### ABOUT THIS TASK:
Leaving the pictures out, transcribe the records below exactly.

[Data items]
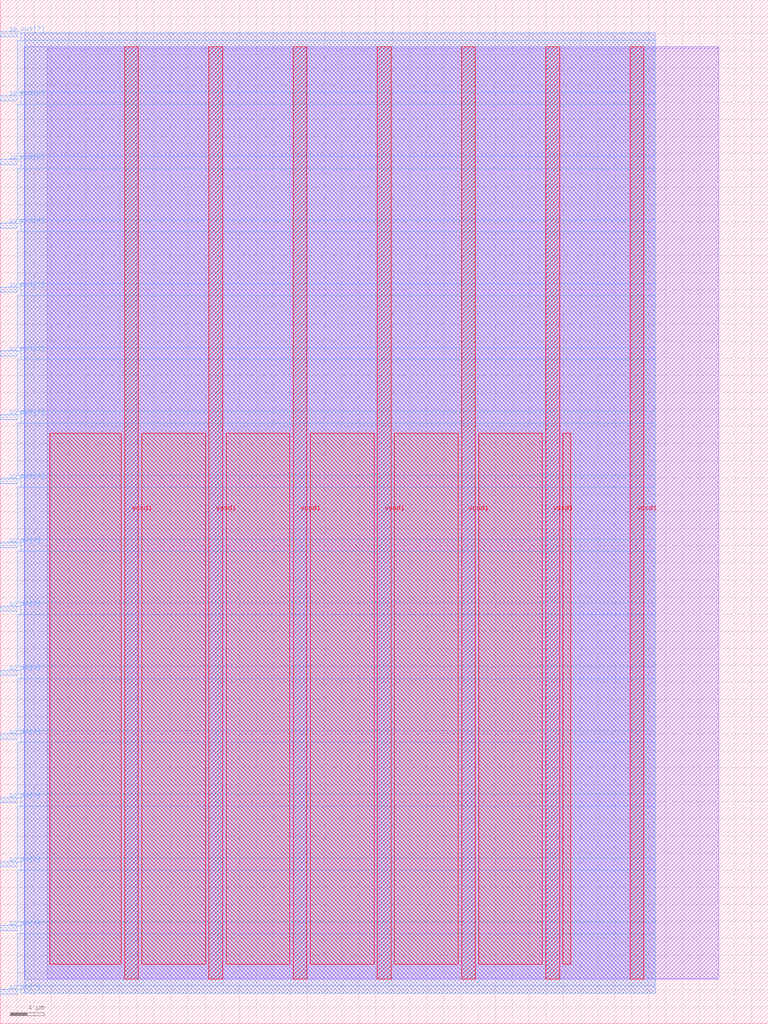
<source format=lef>
VERSION 5.7 ;
  NOWIREEXTENSIONATPIN ON ;
  DIVIDERCHAR "/" ;
  BUSBITCHARS "[]" ;
MACRO meriac_tt02_play_tune
  CLASS BLOCK ;
  FOREIGN meriac_tt02_play_tune ;
  ORIGIN 0.000 0.000 ;
  SIZE 90.000 BY 120.000 ;
  PIN io_in[0]
    DIRECTION INPUT ;
    USE SIGNAL ;
    PORT
      LAYER met3 ;
        RECT 0.000 3.440 2.000 4.040 ;
    END
  END io_in[0]
  PIN io_in[1]
    DIRECTION INPUT ;
    USE SIGNAL ;
    PORT
      LAYER met3 ;
        RECT 0.000 10.920 2.000 11.520 ;
    END
  END io_in[1]
  PIN io_in[2]
    DIRECTION INPUT ;
    USE SIGNAL ;
    PORT
      LAYER met3 ;
        RECT 0.000 18.400 2.000 19.000 ;
    END
  END io_in[2]
  PIN io_in[3]
    DIRECTION INPUT ;
    USE SIGNAL ;
    PORT
      LAYER met3 ;
        RECT 0.000 25.880 2.000 26.480 ;
    END
  END io_in[3]
  PIN io_in[4]
    DIRECTION INPUT ;
    USE SIGNAL ;
    PORT
      LAYER met3 ;
        RECT 0.000 33.360 2.000 33.960 ;
    END
  END io_in[4]
  PIN io_in[5]
    DIRECTION INPUT ;
    USE SIGNAL ;
    PORT
      LAYER met3 ;
        RECT 0.000 40.840 2.000 41.440 ;
    END
  END io_in[5]
  PIN io_in[6]
    DIRECTION INPUT ;
    USE SIGNAL ;
    PORT
      LAYER met3 ;
        RECT 0.000 48.320 2.000 48.920 ;
    END
  END io_in[6]
  PIN io_in[7]
    DIRECTION INPUT ;
    USE SIGNAL ;
    PORT
      LAYER met3 ;
        RECT 0.000 55.800 2.000 56.400 ;
    END
  END io_in[7]
  PIN io_out[0]
    DIRECTION OUTPUT TRISTATE ;
    USE SIGNAL ;
    PORT
      LAYER met3 ;
        RECT 0.000 63.280 2.000 63.880 ;
    END
  END io_out[0]
  PIN io_out[1]
    DIRECTION OUTPUT TRISTATE ;
    USE SIGNAL ;
    PORT
      LAYER met3 ;
        RECT 0.000 70.760 2.000 71.360 ;
    END
  END io_out[1]
  PIN io_out[2]
    DIRECTION OUTPUT TRISTATE ;
    USE SIGNAL ;
    PORT
      LAYER met3 ;
        RECT 0.000 78.240 2.000 78.840 ;
    END
  END io_out[2]
  PIN io_out[3]
    DIRECTION OUTPUT TRISTATE ;
    USE SIGNAL ;
    PORT
      LAYER met3 ;
        RECT 0.000 85.720 2.000 86.320 ;
    END
  END io_out[3]
  PIN io_out[4]
    DIRECTION OUTPUT TRISTATE ;
    USE SIGNAL ;
    PORT
      LAYER met3 ;
        RECT 0.000 93.200 2.000 93.800 ;
    END
  END io_out[4]
  PIN io_out[5]
    DIRECTION OUTPUT TRISTATE ;
    USE SIGNAL ;
    PORT
      LAYER met3 ;
        RECT 0.000 100.680 2.000 101.280 ;
    END
  END io_out[5]
  PIN io_out[6]
    DIRECTION OUTPUT TRISTATE ;
    USE SIGNAL ;
    PORT
      LAYER met3 ;
        RECT 0.000 108.160 2.000 108.760 ;
    END
  END io_out[6]
  PIN io_out[7]
    DIRECTION OUTPUT TRISTATE ;
    USE SIGNAL ;
    PORT
      LAYER met3 ;
        RECT 0.000 115.640 2.000 116.240 ;
    END
  END io_out[7]
  PIN vccd1
    DIRECTION INOUT ;
    USE POWER ;
    PORT
      LAYER met4 ;
        RECT 14.590 5.200 16.190 114.480 ;
    END
    PORT
      LAYER met4 ;
        RECT 34.330 5.200 35.930 114.480 ;
    END
    PORT
      LAYER met4 ;
        RECT 54.070 5.200 55.670 114.480 ;
    END
    PORT
      LAYER met4 ;
        RECT 73.810 5.200 75.410 114.480 ;
    END
  END vccd1
  PIN vssd1
    DIRECTION INOUT ;
    USE GROUND ;
    PORT
      LAYER met4 ;
        RECT 24.460 5.200 26.060 114.480 ;
    END
    PORT
      LAYER met4 ;
        RECT 44.200 5.200 45.800 114.480 ;
    END
    PORT
      LAYER met4 ;
        RECT 63.940 5.200 65.540 114.480 ;
    END
  END vssd1
  OBS
      LAYER li1 ;
        RECT 5.520 5.355 84.180 114.325 ;
      LAYER met1 ;
        RECT 2.830 5.200 84.180 114.480 ;
      LAYER met2 ;
        RECT 2.860 3.555 76.730 116.125 ;
      LAYER met3 ;
        RECT 2.400 115.240 76.755 116.105 ;
        RECT 2.000 109.160 76.755 115.240 ;
        RECT 2.400 107.760 76.755 109.160 ;
        RECT 2.000 101.680 76.755 107.760 ;
        RECT 2.400 100.280 76.755 101.680 ;
        RECT 2.000 94.200 76.755 100.280 ;
        RECT 2.400 92.800 76.755 94.200 ;
        RECT 2.000 86.720 76.755 92.800 ;
        RECT 2.400 85.320 76.755 86.720 ;
        RECT 2.000 79.240 76.755 85.320 ;
        RECT 2.400 77.840 76.755 79.240 ;
        RECT 2.000 71.760 76.755 77.840 ;
        RECT 2.400 70.360 76.755 71.760 ;
        RECT 2.000 64.280 76.755 70.360 ;
        RECT 2.400 62.880 76.755 64.280 ;
        RECT 2.000 56.800 76.755 62.880 ;
        RECT 2.400 55.400 76.755 56.800 ;
        RECT 2.000 49.320 76.755 55.400 ;
        RECT 2.400 47.920 76.755 49.320 ;
        RECT 2.000 41.840 76.755 47.920 ;
        RECT 2.400 40.440 76.755 41.840 ;
        RECT 2.000 34.360 76.755 40.440 ;
        RECT 2.400 32.960 76.755 34.360 ;
        RECT 2.000 26.880 76.755 32.960 ;
        RECT 2.400 25.480 76.755 26.880 ;
        RECT 2.000 19.400 76.755 25.480 ;
        RECT 2.400 18.000 76.755 19.400 ;
        RECT 2.000 11.920 76.755 18.000 ;
        RECT 2.400 10.520 76.755 11.920 ;
        RECT 2.000 4.440 76.755 10.520 ;
        RECT 2.400 3.575 76.755 4.440 ;
      LAYER met4 ;
        RECT 5.815 6.975 14.190 69.185 ;
        RECT 16.590 6.975 24.060 69.185 ;
        RECT 26.460 6.975 33.930 69.185 ;
        RECT 36.330 6.975 43.800 69.185 ;
        RECT 46.200 6.975 53.670 69.185 ;
        RECT 56.070 6.975 63.540 69.185 ;
        RECT 65.940 6.975 66.865 69.185 ;
  END
END meriac_tt02_play_tune
END LIBRARY


</source>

### YOUR RESPONSE:
<source format=lef>
VERSION 5.7 ;
  NOWIREEXTENSIONATPIN ON ;
  DIVIDERCHAR "/" ;
  BUSBITCHARS "[]" ;
MACRO meriac_tt02_play_tune
  CLASS BLOCK ;
  FOREIGN meriac_tt02_play_tune ;
  ORIGIN 0.000 0.000 ;
  SIZE 90.000 BY 120.000 ;
  PIN io_in[0]
    DIRECTION INPUT ;
    USE SIGNAL ;
    PORT
      LAYER met3 ;
        RECT 0.000 3.440 2.000 4.040 ;
    END
  END io_in[0]
  PIN io_in[1]
    DIRECTION INPUT ;
    USE SIGNAL ;
    PORT
      LAYER met3 ;
        RECT 0.000 10.920 2.000 11.520 ;
    END
  END io_in[1]
  PIN io_in[2]
    DIRECTION INPUT ;
    USE SIGNAL ;
    PORT
      LAYER met3 ;
        RECT 0.000 18.400 2.000 19.000 ;
    END
  END io_in[2]
  PIN io_in[3]
    DIRECTION INPUT ;
    USE SIGNAL ;
    PORT
      LAYER met3 ;
        RECT 0.000 25.880 2.000 26.480 ;
    END
  END io_in[3]
  PIN io_in[4]
    DIRECTION INPUT ;
    USE SIGNAL ;
    PORT
      LAYER met3 ;
        RECT 0.000 33.360 2.000 33.960 ;
    END
  END io_in[4]
  PIN io_in[5]
    DIRECTION INPUT ;
    USE SIGNAL ;
    PORT
      LAYER met3 ;
        RECT 0.000 40.840 2.000 41.440 ;
    END
  END io_in[5]
  PIN io_in[6]
    DIRECTION INPUT ;
    USE SIGNAL ;
    PORT
      LAYER met3 ;
        RECT 0.000 48.320 2.000 48.920 ;
    END
  END io_in[6]
  PIN io_in[7]
    DIRECTION INPUT ;
    USE SIGNAL ;
    PORT
      LAYER met3 ;
        RECT 0.000 55.800 2.000 56.400 ;
    END
  END io_in[7]
  PIN io_out[0]
    DIRECTION OUTPUT TRISTATE ;
    USE SIGNAL ;
    PORT
      LAYER met3 ;
        RECT 0.000 63.280 2.000 63.880 ;
    END
  END io_out[0]
  PIN io_out[1]
    DIRECTION OUTPUT TRISTATE ;
    USE SIGNAL ;
    PORT
      LAYER met3 ;
        RECT 0.000 70.760 2.000 71.360 ;
    END
  END io_out[1]
  PIN io_out[2]
    DIRECTION OUTPUT TRISTATE ;
    USE SIGNAL ;
    PORT
      LAYER met3 ;
        RECT 0.000 78.240 2.000 78.840 ;
    END
  END io_out[2]
  PIN io_out[3]
    DIRECTION OUTPUT TRISTATE ;
    USE SIGNAL ;
    PORT
      LAYER met3 ;
        RECT 0.000 85.720 2.000 86.320 ;
    END
  END io_out[3]
  PIN io_out[4]
    DIRECTION OUTPUT TRISTATE ;
    USE SIGNAL ;
    PORT
      LAYER met3 ;
        RECT 0.000 93.200 2.000 93.800 ;
    END
  END io_out[4]
  PIN io_out[5]
    DIRECTION OUTPUT TRISTATE ;
    USE SIGNAL ;
    PORT
      LAYER met3 ;
        RECT 0.000 100.680 2.000 101.280 ;
    END
  END io_out[5]
  PIN io_out[6]
    DIRECTION OUTPUT TRISTATE ;
    USE SIGNAL ;
    PORT
      LAYER met3 ;
        RECT 0.000 108.160 2.000 108.760 ;
    END
  END io_out[6]
  PIN io_out[7]
    DIRECTION OUTPUT TRISTATE ;
    USE SIGNAL ;
    PORT
      LAYER met3 ;
        RECT 0.000 115.640 2.000 116.240 ;
    END
  END io_out[7]
  PIN vccd1
    DIRECTION INOUT ;
    USE POWER ;
    PORT
      LAYER met4 ;
        RECT 14.590 5.200 16.190 114.480 ;
    END
    PORT
      LAYER met4 ;
        RECT 34.330 5.200 35.930 114.480 ;
    END
    PORT
      LAYER met4 ;
        RECT 54.070 5.200 55.670 114.480 ;
    END
    PORT
      LAYER met4 ;
        RECT 73.810 5.200 75.410 114.480 ;
    END
  END vccd1
  PIN vssd1
    DIRECTION INOUT ;
    USE GROUND ;
    PORT
      LAYER met4 ;
        RECT 24.460 5.200 26.060 114.480 ;
    END
    PORT
      LAYER met4 ;
        RECT 44.200 5.200 45.800 114.480 ;
    END
    PORT
      LAYER met4 ;
        RECT 63.940 5.200 65.540 114.480 ;
    END
  END vssd1
  OBS
      LAYER li1 ;
        RECT 5.520 5.355 84.180 114.325 ;
      LAYER met1 ;
        RECT 2.830 5.200 84.180 114.480 ;
      LAYER met2 ;
        RECT 2.860 3.555 76.730 116.125 ;
      LAYER met3 ;
        RECT 2.400 115.240 76.755 116.105 ;
        RECT 2.000 109.160 76.755 115.240 ;
        RECT 2.400 107.760 76.755 109.160 ;
        RECT 2.000 101.680 76.755 107.760 ;
        RECT 2.400 100.280 76.755 101.680 ;
        RECT 2.000 94.200 76.755 100.280 ;
        RECT 2.400 92.800 76.755 94.200 ;
        RECT 2.000 86.720 76.755 92.800 ;
        RECT 2.400 85.320 76.755 86.720 ;
        RECT 2.000 79.240 76.755 85.320 ;
        RECT 2.400 77.840 76.755 79.240 ;
        RECT 2.000 71.760 76.755 77.840 ;
        RECT 2.400 70.360 76.755 71.760 ;
        RECT 2.000 64.280 76.755 70.360 ;
        RECT 2.400 62.880 76.755 64.280 ;
        RECT 2.000 56.800 76.755 62.880 ;
        RECT 2.400 55.400 76.755 56.800 ;
        RECT 2.000 49.320 76.755 55.400 ;
        RECT 2.400 47.920 76.755 49.320 ;
        RECT 2.000 41.840 76.755 47.920 ;
        RECT 2.400 40.440 76.755 41.840 ;
        RECT 2.000 34.360 76.755 40.440 ;
        RECT 2.400 32.960 76.755 34.360 ;
        RECT 2.000 26.880 76.755 32.960 ;
        RECT 2.400 25.480 76.755 26.880 ;
        RECT 2.000 19.400 76.755 25.480 ;
        RECT 2.400 18.000 76.755 19.400 ;
        RECT 2.000 11.920 76.755 18.000 ;
        RECT 2.400 10.520 76.755 11.920 ;
        RECT 2.000 4.440 76.755 10.520 ;
        RECT 2.400 3.575 76.755 4.440 ;
      LAYER met4 ;
        RECT 5.815 6.975 14.190 69.185 ;
        RECT 16.590 6.975 24.060 69.185 ;
        RECT 26.460 6.975 33.930 69.185 ;
        RECT 36.330 6.975 43.800 69.185 ;
        RECT 46.200 6.975 53.670 69.185 ;
        RECT 56.070 6.975 63.540 69.185 ;
        RECT 65.940 6.975 66.865 69.185 ;
  END
END meriac_tt02_play_tune
END LIBRARY


</source>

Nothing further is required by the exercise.